Painting by John Lavery

The Opening of the Modern Foreign and Sargent Galleries at the Tate Gallery is a 1929 history painting by the Irish artist John Lavery. It depicts the ceremony on 26 June 1926 when George V, accompanied by his wife Mary of Teck, formally opened two new galleries at the Tate Gallery located in Pimlico on the banks of the River Thames. In a dramatic change of policy, these housed more Modernist painters such as Vincent Van Gogh. The painting actually shows the scene in the slightly older Turner Gallery, opened in 1910. The royal couple are shown seated on a dais listening to the Tate chairman, Lord D'Abernon, give his speech of welcome. Amongst the paintings shown hanging is Turner's Romantic history painting Hannibal and His Army Crossing the Alps.

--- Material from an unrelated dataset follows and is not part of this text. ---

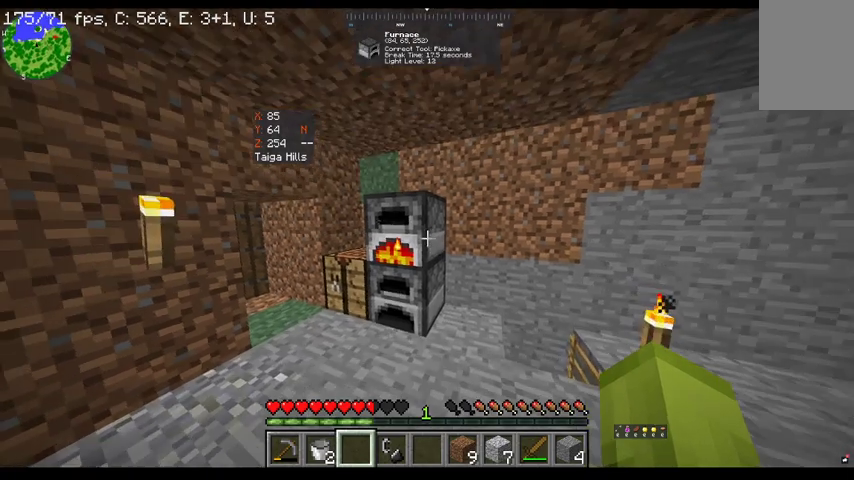
{"keys": [], "mouse": [], "events": [[67, "mouse_right", "down"], [233, "mouse_right", "up"]]}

Lavery was one of the Glasgow Boys and had developed a reputation for fashionable portraiture. The painting was commissioned by Joseph Duveen, who had funded the construction of the new galleries. Duveen is shown on the left of the painting beside the art collector Samuel Courtauld.

The picture was displayed at the Royal Academy Exhibition of 1929 held at Burlington House. The following year Duveen donated it to the Tate and it remains in the collection today.

==Bibliography==
- McConkey, Kenneth. Sir John Lavery. Canongate Press, 1993.
- Taylor, Brandon. Art for the Nation: Exhibitions and the London Public, 1747-2001. Manchester University Press, 1999.